## Instruction
Filter the material, keeping only lines with the word "depósito".

## Provided entries
____________
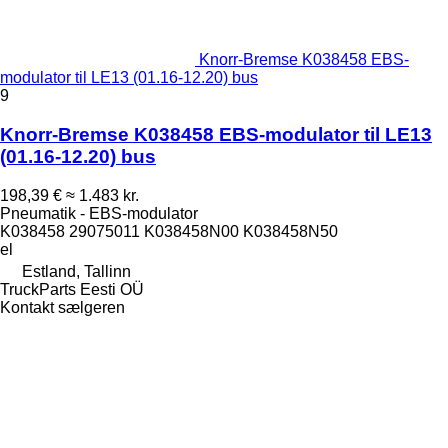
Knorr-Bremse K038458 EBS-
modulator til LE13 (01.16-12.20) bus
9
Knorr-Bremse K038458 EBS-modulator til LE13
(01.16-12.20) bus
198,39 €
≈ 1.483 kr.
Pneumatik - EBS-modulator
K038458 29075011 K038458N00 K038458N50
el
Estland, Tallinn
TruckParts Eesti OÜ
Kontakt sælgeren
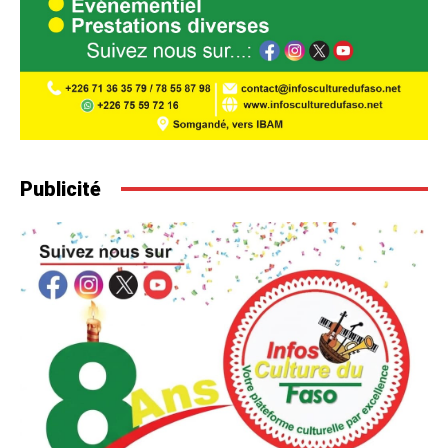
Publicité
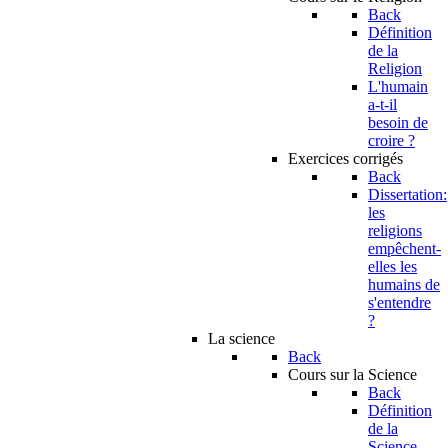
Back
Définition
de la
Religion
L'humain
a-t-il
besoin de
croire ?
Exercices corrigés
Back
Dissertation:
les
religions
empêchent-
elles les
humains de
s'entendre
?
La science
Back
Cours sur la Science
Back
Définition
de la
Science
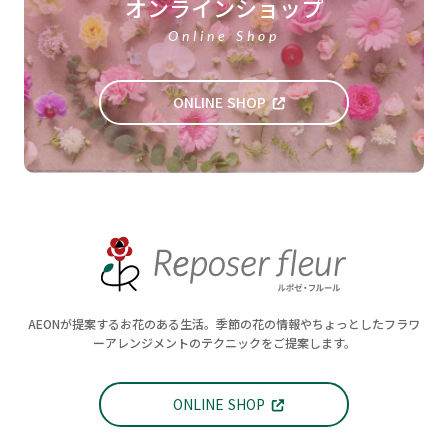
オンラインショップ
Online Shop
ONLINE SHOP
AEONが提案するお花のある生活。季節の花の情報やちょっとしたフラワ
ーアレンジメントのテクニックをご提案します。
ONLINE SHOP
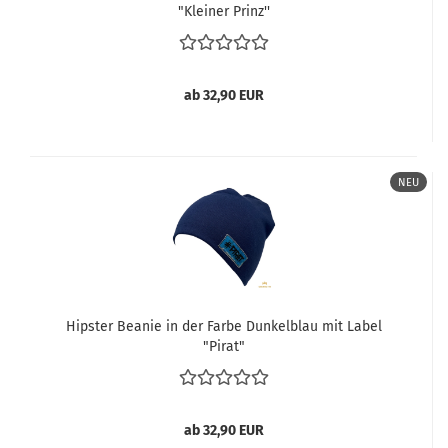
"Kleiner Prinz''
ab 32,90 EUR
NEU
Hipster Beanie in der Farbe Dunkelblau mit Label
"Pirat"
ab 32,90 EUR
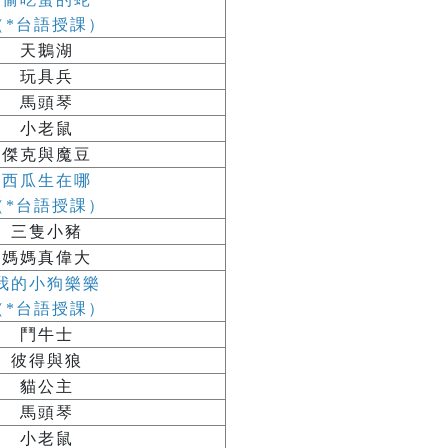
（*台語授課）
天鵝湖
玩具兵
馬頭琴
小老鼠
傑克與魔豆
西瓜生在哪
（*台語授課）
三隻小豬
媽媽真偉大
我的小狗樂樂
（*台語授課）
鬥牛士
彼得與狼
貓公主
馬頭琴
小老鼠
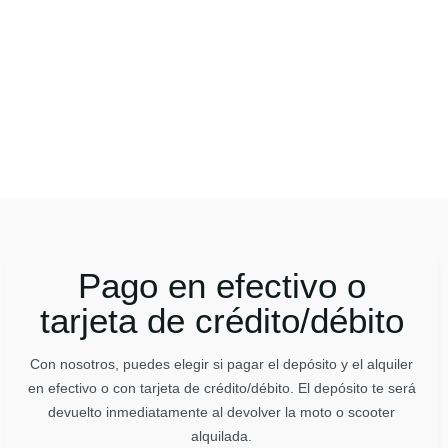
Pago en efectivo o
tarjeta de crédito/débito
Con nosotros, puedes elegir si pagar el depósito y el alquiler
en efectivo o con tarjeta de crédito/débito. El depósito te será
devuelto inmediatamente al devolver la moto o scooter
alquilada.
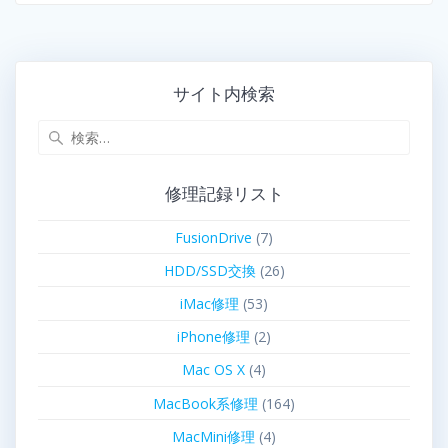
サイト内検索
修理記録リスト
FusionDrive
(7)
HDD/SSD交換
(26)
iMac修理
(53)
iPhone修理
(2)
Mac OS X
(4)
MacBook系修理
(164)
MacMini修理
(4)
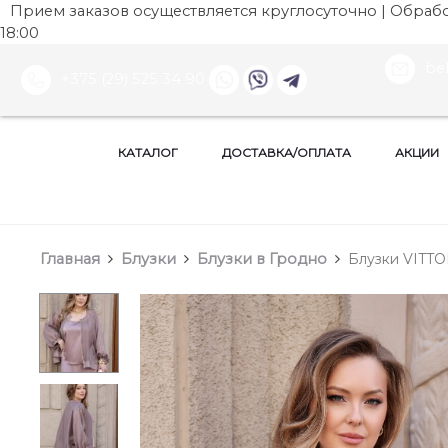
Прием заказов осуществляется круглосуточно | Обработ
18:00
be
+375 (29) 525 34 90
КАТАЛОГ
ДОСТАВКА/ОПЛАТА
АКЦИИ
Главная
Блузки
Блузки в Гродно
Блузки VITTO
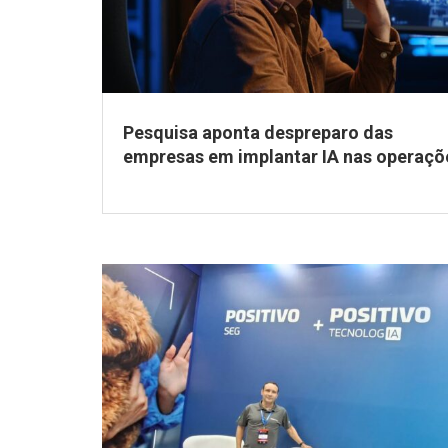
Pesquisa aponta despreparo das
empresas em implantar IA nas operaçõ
____________
## Solution to the problem
Con nosotros, puedes elegir si pagar el depósito y el alquiler
en efectivo o con tarjeta de crédito/débito. El depósito te será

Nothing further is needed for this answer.